◆ Source extract ◆
*** Begin section ***

To get from the subway to the Ken Lum exhibition at The Image Centre, you must pass through Yonge-Dundas Square, always a destabilizing experience. You’re on a hot, treeless expanse of concrete. People come at you from all directions. You can’t quite tell where the square stops and the street begins. A guy with a megaphone is preaching the End Times Gospel. There are so many digital ads competing for your attention that you feel like you’re walking inside the internet. Nothing coheres. You lose yourself in space and time. A billboard tells you that Janet Jackson is touring Together Again, an album from the ’90s, with Nelly, a rapper from the early 2000s.

Right now, the square is at the centre of a controversy. The city has moved to rename it Sankofa Square—sankofa being a Twi word from the Akan Tribe of Ghana, evoking the importance of historical memory. The change is meant to replace Henry Dundas, the powerful Enlightenment-era Scottish politician who prolonged the abolition of the slave trade. Jennifer Dundas, a retired Crown prosecutor and distant relative of Lord Dundas, is furious. She claims her family’s legacy is being distorted. I have no idea if her case has merit, but after a few minutes in the Yonge-Dundas hellscape, I’m convinced that her anger is misplaced. If the City had really wanted to insult the Dundas Clan, they would have left the name of the square as is.

I’ll say this for Younge-Dundas, though: it makes for a good pre-show to the Lum exhibition, which is all about the strangeness of urban life. Lum, the winner of this year’s Scotiabank Photography Award, is currently based in Philadelphia, although he came up in Vancouver as a leading member of the city’s vaunted photo-conceptualist cohort—artists who work with cameras but traffic mainly in ideas and provocations. I’ve always thought of Lum as an anthropologist with a taste for the absurd. But the former surely implies the latter. To depict humans in the world today is to be a surrealist, almost by definition.

Ken Lum, 2024
Ken Lum, 2024

Ken Lum, Thanh Thuy Vu, Jänner, Gabi Petrikovic, Februar, Hamila De Souza, März, Manfred Klumpp, April, from the series Schnitzel Company, 2004–2023. Courtesy of Magenta Plains Gallery, New York, Royale Projects, Los Angeles.

For the series Schnitzel Company (2004 / 2023), a darkly funny work that opens the exhibition, Lum invented a German fast food chain. He then hired actors to pose for twelve portraits, each depicting a Schnitzel Company employee of the month. The images—in which the characters appear in bright yellow work jerseys and tacky Schnitzel Company hats—send up the indignities of late capitalism, which demands not only that people accept lousy work for lousy pay but also that they show gratitude for the arrangement. The guy in the top right corner caught my attention—a dorky dude, improbably named Manfred Klumpp, with a smile that evokes Joaquin Phoenix in Joker. It’s the look of a man who’s about to break. Klumpp was employee-of-the-month in April. One wonders what he did in May and June.

*** End section ***

Bounding box prediction data
*** Begin section ***

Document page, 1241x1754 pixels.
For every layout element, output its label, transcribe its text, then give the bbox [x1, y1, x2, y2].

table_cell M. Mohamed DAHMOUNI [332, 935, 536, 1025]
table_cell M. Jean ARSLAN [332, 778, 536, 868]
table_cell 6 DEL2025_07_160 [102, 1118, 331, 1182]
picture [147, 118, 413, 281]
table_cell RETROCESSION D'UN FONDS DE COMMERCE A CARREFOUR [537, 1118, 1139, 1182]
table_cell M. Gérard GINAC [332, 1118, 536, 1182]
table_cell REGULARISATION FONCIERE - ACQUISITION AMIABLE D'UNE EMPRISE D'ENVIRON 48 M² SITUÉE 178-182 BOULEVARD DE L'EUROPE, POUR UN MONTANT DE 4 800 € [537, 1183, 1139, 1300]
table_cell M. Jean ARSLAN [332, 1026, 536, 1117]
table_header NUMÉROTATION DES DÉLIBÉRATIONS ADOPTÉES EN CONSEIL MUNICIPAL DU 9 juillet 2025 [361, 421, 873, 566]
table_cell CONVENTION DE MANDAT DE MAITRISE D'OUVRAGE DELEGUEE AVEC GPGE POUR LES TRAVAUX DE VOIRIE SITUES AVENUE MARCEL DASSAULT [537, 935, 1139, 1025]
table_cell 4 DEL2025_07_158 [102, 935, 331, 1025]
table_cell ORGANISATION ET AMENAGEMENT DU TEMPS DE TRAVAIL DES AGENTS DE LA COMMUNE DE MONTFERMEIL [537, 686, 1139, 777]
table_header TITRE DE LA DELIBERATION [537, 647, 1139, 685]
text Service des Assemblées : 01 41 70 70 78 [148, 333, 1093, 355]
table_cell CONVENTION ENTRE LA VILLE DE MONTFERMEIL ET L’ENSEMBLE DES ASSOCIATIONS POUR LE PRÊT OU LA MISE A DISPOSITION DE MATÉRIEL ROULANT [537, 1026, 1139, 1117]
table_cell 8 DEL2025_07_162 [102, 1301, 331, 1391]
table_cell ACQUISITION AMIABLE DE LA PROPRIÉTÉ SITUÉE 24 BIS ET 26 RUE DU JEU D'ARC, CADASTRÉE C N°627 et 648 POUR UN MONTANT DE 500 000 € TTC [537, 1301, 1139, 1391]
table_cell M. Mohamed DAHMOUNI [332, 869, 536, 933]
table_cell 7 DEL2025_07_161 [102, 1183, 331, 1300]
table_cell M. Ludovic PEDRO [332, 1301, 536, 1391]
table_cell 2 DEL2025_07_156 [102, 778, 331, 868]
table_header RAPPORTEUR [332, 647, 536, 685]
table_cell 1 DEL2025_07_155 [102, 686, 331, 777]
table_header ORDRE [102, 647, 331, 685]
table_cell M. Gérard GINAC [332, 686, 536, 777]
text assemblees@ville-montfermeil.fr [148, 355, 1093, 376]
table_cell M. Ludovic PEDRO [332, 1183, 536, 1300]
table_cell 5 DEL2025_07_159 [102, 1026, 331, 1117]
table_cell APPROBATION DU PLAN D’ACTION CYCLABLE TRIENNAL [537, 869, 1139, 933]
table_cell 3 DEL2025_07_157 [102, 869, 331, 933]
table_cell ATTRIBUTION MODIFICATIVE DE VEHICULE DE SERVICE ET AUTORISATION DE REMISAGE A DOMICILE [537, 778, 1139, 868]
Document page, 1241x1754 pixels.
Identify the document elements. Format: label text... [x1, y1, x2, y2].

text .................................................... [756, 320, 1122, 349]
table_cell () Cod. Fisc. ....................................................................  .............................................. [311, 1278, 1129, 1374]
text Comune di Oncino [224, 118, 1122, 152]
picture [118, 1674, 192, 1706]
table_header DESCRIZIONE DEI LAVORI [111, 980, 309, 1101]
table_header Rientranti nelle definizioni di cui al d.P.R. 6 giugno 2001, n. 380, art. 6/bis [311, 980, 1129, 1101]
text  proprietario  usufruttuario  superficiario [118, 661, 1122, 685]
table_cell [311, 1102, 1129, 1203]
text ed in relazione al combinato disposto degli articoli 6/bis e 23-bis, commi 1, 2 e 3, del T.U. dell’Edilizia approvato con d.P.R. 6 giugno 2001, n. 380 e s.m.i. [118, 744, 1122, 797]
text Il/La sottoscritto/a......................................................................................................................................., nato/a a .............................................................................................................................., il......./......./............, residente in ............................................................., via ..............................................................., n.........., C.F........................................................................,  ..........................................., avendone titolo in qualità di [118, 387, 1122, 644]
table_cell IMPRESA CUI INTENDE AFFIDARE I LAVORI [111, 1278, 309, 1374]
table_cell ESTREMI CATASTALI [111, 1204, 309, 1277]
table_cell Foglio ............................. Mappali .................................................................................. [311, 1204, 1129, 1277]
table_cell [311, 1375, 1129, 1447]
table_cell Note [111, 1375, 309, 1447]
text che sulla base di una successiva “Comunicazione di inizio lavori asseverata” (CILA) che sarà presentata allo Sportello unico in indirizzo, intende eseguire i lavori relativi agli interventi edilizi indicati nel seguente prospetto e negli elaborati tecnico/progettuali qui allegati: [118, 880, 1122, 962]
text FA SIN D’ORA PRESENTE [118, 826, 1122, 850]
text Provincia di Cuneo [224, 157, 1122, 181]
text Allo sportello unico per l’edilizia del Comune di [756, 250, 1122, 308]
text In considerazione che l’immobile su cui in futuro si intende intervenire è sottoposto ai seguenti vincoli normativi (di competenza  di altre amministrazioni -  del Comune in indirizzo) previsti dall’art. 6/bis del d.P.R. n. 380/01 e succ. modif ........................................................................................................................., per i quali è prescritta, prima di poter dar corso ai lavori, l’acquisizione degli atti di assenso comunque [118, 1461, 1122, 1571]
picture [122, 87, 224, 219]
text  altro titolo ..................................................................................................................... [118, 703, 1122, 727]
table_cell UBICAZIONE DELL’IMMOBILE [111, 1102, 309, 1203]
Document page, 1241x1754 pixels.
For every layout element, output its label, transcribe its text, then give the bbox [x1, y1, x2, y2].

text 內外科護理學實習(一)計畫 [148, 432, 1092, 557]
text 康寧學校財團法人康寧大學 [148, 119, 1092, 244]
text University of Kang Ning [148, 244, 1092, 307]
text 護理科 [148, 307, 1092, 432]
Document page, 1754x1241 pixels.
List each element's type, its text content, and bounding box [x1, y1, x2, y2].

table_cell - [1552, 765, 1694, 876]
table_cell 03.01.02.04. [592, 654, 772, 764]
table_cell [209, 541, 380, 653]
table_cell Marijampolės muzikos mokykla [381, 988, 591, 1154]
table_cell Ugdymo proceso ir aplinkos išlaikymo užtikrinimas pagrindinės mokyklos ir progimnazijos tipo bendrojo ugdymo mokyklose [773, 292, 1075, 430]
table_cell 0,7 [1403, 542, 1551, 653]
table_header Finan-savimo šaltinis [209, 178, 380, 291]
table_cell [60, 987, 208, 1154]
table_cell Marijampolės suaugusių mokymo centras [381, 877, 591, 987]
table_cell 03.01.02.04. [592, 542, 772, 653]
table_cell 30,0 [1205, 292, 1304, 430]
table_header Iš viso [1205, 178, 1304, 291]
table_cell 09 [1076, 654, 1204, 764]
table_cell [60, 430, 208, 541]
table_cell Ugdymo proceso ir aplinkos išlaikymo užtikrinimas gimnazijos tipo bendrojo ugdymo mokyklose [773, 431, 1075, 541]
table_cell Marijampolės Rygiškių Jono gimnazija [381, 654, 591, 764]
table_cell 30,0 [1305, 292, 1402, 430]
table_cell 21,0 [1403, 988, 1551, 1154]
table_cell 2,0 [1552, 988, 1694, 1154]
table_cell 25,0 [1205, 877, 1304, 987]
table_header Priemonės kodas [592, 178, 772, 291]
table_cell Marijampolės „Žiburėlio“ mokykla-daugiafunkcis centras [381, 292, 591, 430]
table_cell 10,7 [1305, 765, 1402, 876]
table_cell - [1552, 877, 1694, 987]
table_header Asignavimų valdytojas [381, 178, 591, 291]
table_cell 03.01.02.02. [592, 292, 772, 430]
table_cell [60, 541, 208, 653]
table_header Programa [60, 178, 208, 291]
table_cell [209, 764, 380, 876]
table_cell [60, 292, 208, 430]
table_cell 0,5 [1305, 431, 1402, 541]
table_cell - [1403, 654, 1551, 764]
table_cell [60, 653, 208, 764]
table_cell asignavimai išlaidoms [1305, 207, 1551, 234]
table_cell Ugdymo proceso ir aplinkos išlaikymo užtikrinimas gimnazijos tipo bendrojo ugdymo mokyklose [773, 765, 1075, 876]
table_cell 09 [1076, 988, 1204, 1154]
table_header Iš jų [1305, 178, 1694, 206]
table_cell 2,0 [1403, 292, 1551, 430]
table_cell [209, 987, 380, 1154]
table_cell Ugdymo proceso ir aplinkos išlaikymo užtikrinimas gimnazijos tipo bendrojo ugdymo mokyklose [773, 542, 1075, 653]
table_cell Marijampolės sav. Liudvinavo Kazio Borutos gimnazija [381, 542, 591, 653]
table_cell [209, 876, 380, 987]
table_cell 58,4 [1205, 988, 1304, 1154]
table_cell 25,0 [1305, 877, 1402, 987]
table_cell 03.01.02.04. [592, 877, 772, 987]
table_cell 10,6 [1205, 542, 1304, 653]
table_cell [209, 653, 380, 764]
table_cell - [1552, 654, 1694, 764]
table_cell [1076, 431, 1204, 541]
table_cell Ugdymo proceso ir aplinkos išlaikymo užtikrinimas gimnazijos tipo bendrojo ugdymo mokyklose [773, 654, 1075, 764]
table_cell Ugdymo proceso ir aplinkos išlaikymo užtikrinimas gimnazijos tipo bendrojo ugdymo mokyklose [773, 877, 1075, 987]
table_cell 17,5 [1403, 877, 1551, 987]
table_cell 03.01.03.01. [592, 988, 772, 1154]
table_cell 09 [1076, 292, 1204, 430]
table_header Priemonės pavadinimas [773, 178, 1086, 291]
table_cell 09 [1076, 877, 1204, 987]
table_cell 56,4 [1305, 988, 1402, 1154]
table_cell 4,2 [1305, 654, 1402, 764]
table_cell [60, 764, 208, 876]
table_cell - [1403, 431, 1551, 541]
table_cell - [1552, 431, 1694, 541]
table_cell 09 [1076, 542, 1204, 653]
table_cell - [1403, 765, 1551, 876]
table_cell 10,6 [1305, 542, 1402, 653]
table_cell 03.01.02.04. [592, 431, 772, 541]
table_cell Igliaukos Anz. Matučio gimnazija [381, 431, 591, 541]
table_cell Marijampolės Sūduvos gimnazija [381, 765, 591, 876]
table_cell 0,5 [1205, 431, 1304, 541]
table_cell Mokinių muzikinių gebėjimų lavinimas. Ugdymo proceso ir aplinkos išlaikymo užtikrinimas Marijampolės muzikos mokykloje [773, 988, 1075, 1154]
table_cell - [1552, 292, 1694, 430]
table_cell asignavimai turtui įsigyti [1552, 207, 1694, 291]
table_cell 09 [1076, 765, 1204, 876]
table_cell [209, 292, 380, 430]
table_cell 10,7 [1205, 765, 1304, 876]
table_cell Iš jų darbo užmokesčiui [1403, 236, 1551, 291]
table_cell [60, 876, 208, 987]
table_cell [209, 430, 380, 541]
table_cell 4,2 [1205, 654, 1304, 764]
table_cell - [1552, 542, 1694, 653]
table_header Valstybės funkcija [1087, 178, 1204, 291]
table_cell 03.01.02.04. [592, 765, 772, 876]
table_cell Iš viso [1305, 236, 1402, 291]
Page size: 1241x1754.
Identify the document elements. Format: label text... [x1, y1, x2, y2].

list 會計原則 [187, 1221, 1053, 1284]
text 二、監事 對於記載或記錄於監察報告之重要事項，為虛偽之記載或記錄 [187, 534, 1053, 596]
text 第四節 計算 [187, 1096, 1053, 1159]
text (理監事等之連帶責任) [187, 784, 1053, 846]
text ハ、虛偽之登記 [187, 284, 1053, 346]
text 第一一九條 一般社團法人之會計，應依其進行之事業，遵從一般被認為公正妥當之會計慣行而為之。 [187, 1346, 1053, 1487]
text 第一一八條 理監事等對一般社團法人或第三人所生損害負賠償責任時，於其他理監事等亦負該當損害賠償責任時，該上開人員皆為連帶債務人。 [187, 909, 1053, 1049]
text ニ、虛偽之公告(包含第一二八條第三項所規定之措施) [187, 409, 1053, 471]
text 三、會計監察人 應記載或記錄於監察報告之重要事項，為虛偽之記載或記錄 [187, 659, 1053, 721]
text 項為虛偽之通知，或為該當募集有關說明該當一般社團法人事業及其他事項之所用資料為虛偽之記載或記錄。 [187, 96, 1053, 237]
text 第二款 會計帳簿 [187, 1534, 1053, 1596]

*** End section ***

◆ Required tasks ◆
A. Using the Ken Lum exhibition review, answer these questions:
(i) What Twi word is the city using in the square's new name?
(ii) Which award did Lum win this year?
(iii) In which month was Manfred Klumpp employee of the month?
B. Decide whether each statement agrees with the Ken Lum exhibition review, and quote the words that settle it.
(i) Lum is currently based in Vancouver.
(ii) Schnitzel Company is made up of twelve portraits.
(iii) Jennifer Dundas is a retired Crown prosecutor.
C. Print the stretch of the Ken Lum exhibition review from "I’ll say this" through "almost by definition.", unchanged.

◆ Problem solutions ◆
A.
(i) Sankofa
(ii) The Scotiabank Photography Award
(iii) April

B.
(i) No: "is currently based in Philadelphia"
(ii) Yes: "hired actors to pose for twelve portraits"
(iii) Yes: "a retired Crown prosecutor and distant relative of Lord Dundas"

C.
I’ll say this for Younge-Dundas, though: it makes for a good pre-show to the Lum exhibition, which is all about the strangeness of urban life. Lum, the winner of this year’s Scotiabank Photography Award, is currently based in Philadelphia, although he came up in Vancouver as a leading member of the city’s vaunted photo-conceptualist cohort—artists who work with cameras but traffic mainly in ideas and provocations. I’ve always thought of Lum as an anthropologist with a taste for the absurd. But the former surely implies the latter. To depict humans in the world today is to be a surrealist, almost by definition.